- **Alıntı metin**
_ _ _ _ _

Arap ülkeleriyle işbirliğini genişletme eğilimini ifade eden Türkiye Başbakanı Tayyip Erdoğan, bu işbirliğini doğru yolda giden başarılı bir model olarak görüyor. Fakat bu işbirliği bazen tek yönden, yani Türkiye tarafından gelirken, Arapların çoğunluğunun daha güvenli olduğu gerekçesiyle Avrupa ve Kuzey Amerika’da yatırımı tercih etmesi dikkat çekici.

Türkiye ne istediğini biliyor ve üzerinde iyi çalışılmış bir plan doğrultusunda yol alıyor. Arap ve İslam dünyasında yeni pazarlar açarak Avrupa’ya bağımlılığını hafifletme kararı aldı. Bunu yaparken de, bütün alanlardaki üretim ve hizmet gücünün yanı sıra çeşitli uzmanlıklarına dayanıyor. İstatistiklere göre, Türkiye’nin Arap pazarlarına ihracatı şu an 30 milyar dolara varıyor. Türk bakanlar beraberlerinde iş adamları ordusuyla, ticari anlaşmalar yapmak için Arap başkentlerini dolaşıyor. Genelde birçok anlaşmayla dolmuş çantalarla dönüyorlar.

_ _ _ _ _

- **Verilen malzeme**
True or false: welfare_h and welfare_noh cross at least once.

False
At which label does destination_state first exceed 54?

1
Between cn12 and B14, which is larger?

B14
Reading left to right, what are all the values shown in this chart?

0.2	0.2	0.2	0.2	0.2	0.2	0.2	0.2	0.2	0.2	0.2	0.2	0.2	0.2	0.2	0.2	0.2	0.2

_ _ _ _ _

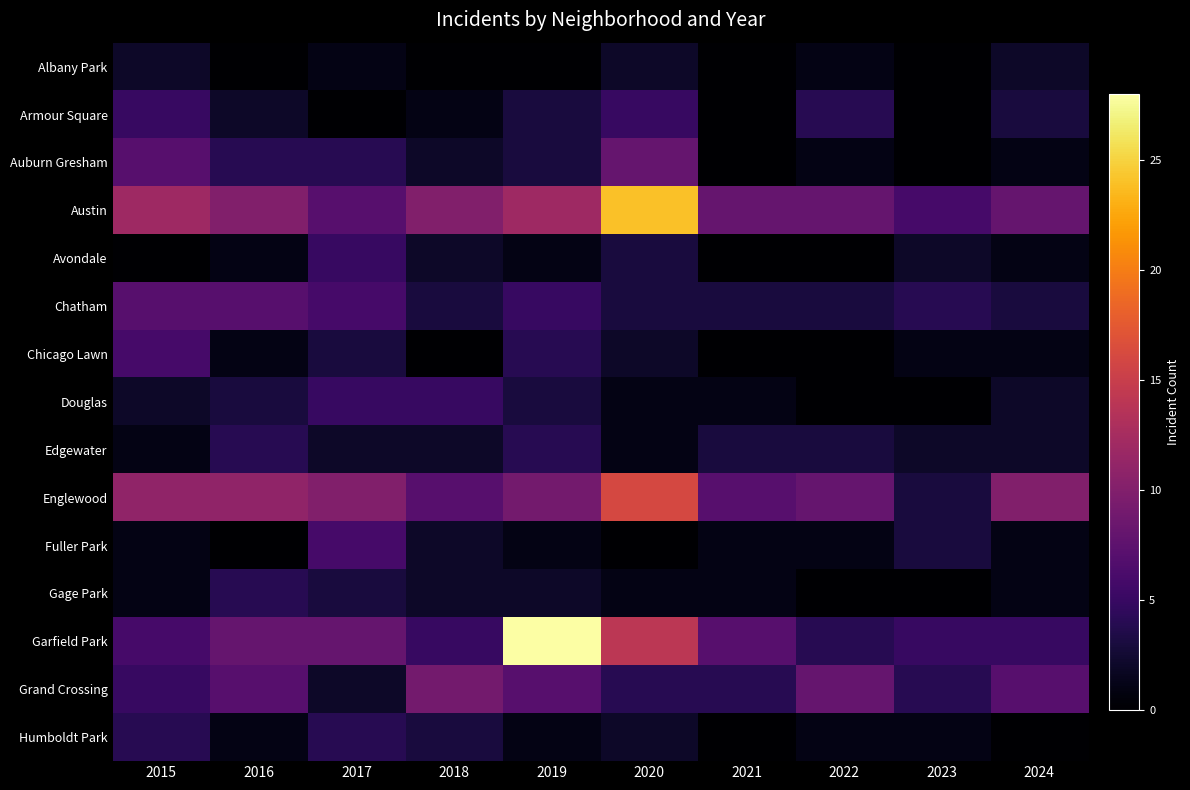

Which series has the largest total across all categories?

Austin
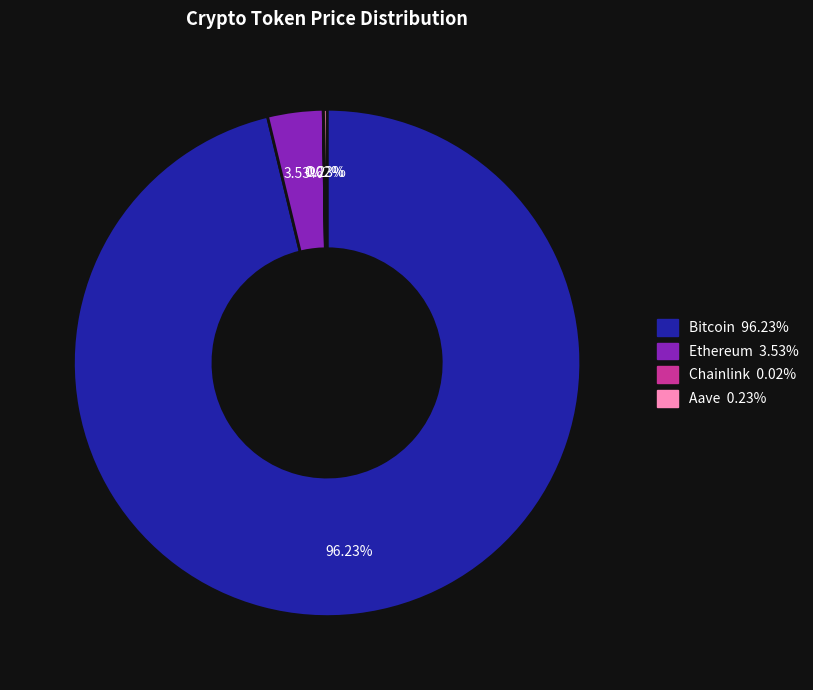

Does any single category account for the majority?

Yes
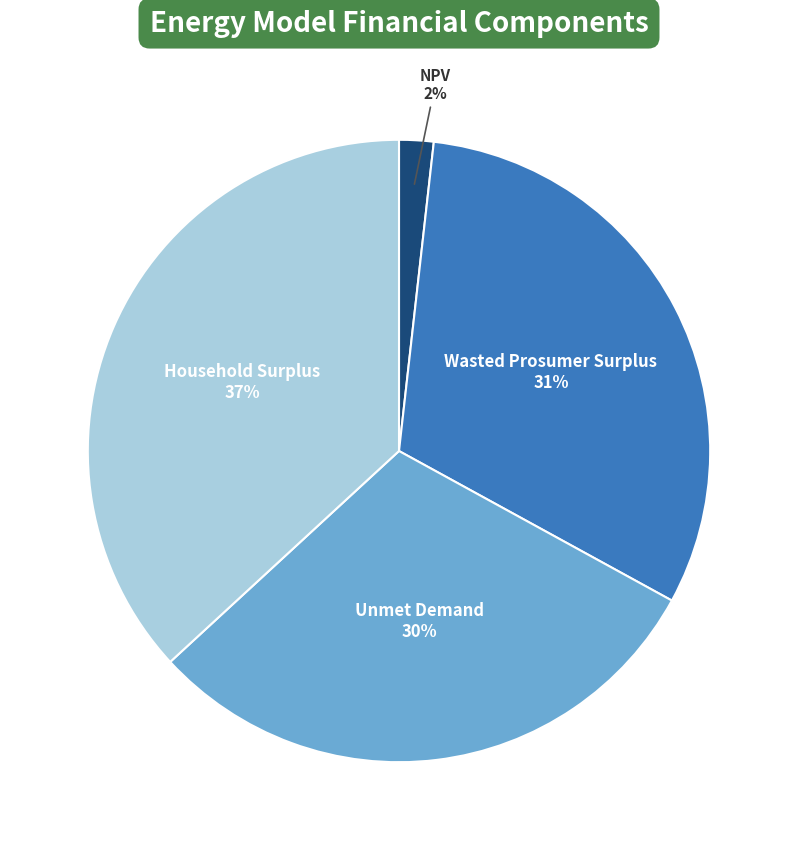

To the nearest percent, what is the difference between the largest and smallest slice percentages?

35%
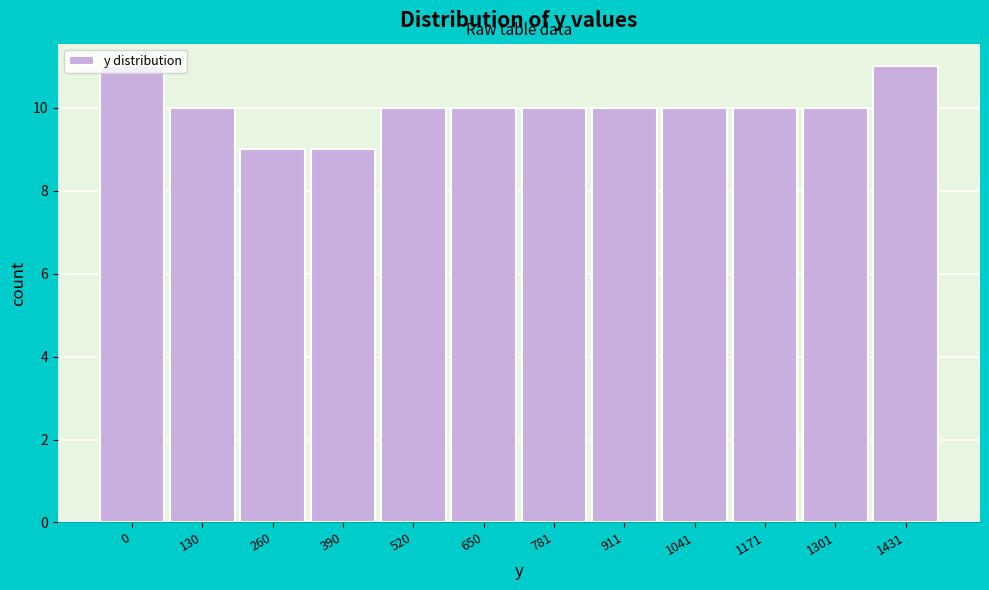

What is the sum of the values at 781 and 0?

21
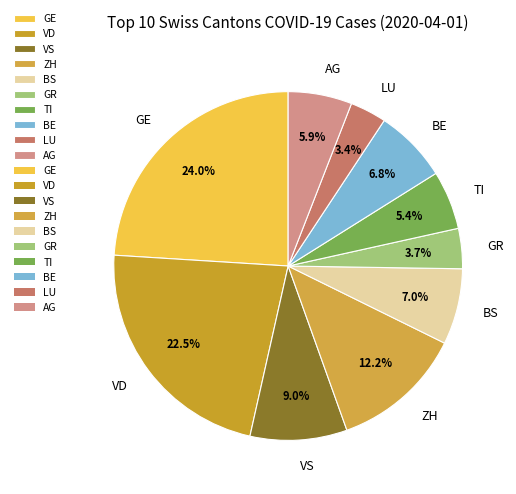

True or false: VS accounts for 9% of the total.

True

_ _ _ _ _

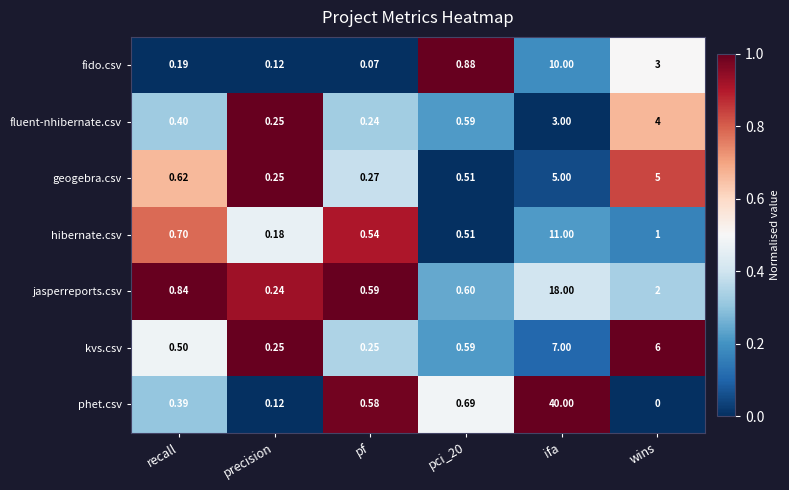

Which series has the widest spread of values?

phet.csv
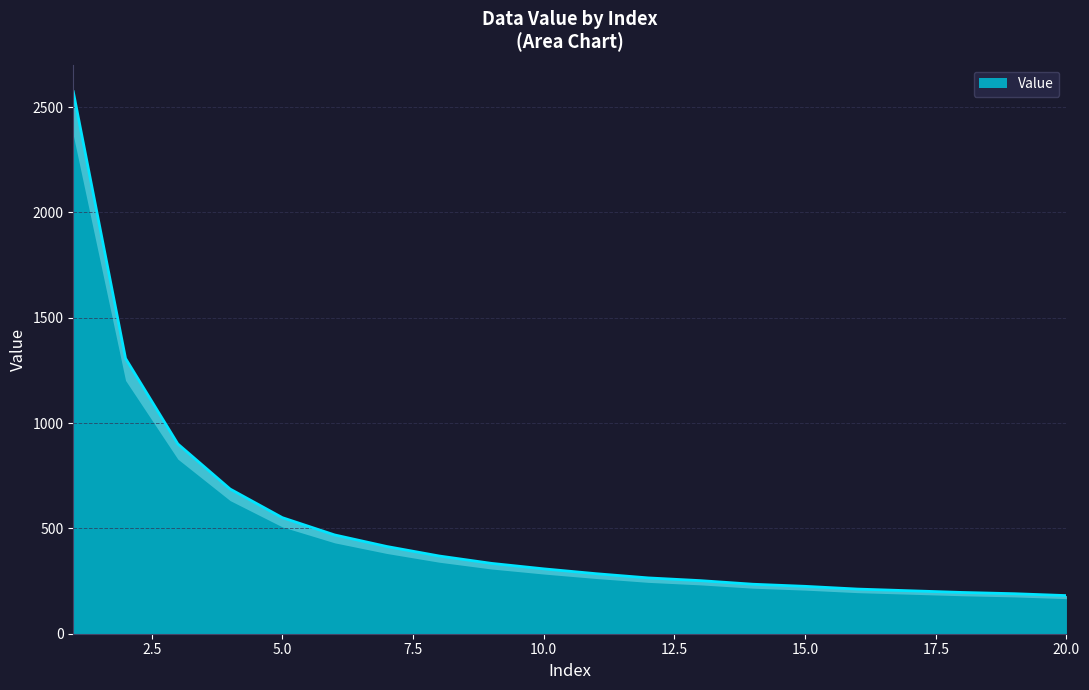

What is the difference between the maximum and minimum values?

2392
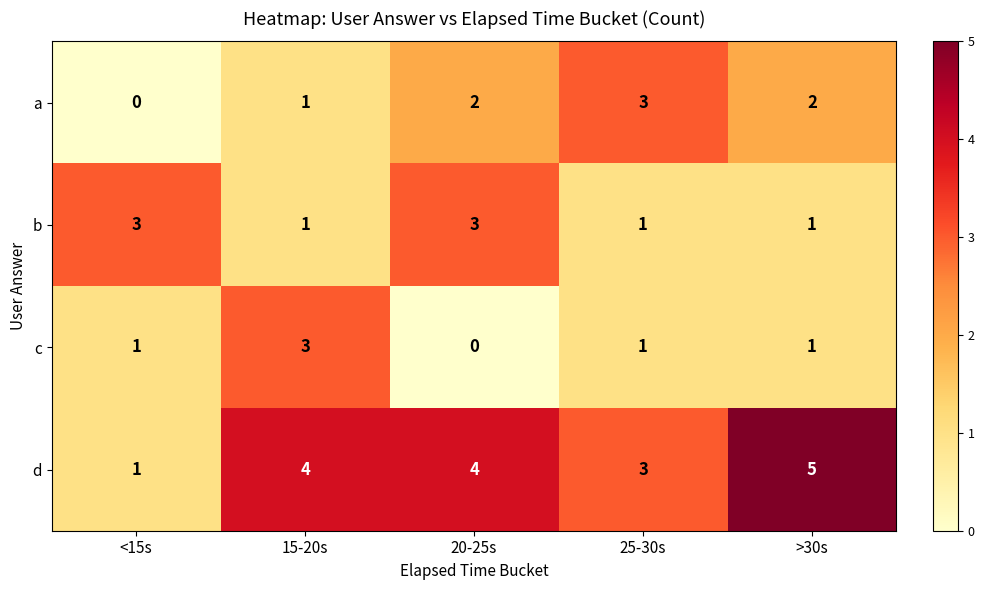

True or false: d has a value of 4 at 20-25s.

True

_ _ _ _ _

- **Görevleriniz**
(1) Türkiye ile Arap ülkeleri arasındaki işbirliğini ele alan metne göre Türkiye'nin Arap pazarlarına ihracatı şu an ne kadara varıyor?
(2) Türkiye ile Arap ülkeleri arasındaki işbirliğini ele alan metni son cümlesinden sonra devam ettirin.

- **Yazılı cevaplarınız**
(1) Türkiye'nin Arap pazarlarına ihracatı şu an 30 milyar dolara varıyor.

(2)
Türkiye Suriye’yle serbest ticaret bölgesi kurdu, beş Arap ülkesiyle vizeleri kaldırdı. Bütün Arap ülkeleriyle ticareti güçlendirme çabaları sürüyor. Üzerinde iyi çalışılmış bu dinamizm, dünyanın en güçlü ekonomileri listesinde 17. sırayı almasını sağladı. Türkiye, petrol veya doğalgazı olmamasına rağmen şeffaf ve demokratik siyasi rejimi çerçevesinde çeşitli alanlarda yaratıcı akıllara yatırım yapmış durumda.

Türkiye’yi geçen yıl 1,5 mil-yon Arap ziyaret etti. Ancak bu ülkeyi Arap turizmi için uygun kılan (İslam ülkesi olması, tarihi ve turistik yerlere ev ahipliği yapması gibi) birçok noktadan dolayı bu oran yine de mütevazı. Türkiye’nin Filistin’de Arapların hakkını destekleyen ve İsrail’in küstahlığına karşı koyan siyasi tutumu, Arapları bu ülkede yatırım yapmaya en fazla teşvik eden etken olabilir.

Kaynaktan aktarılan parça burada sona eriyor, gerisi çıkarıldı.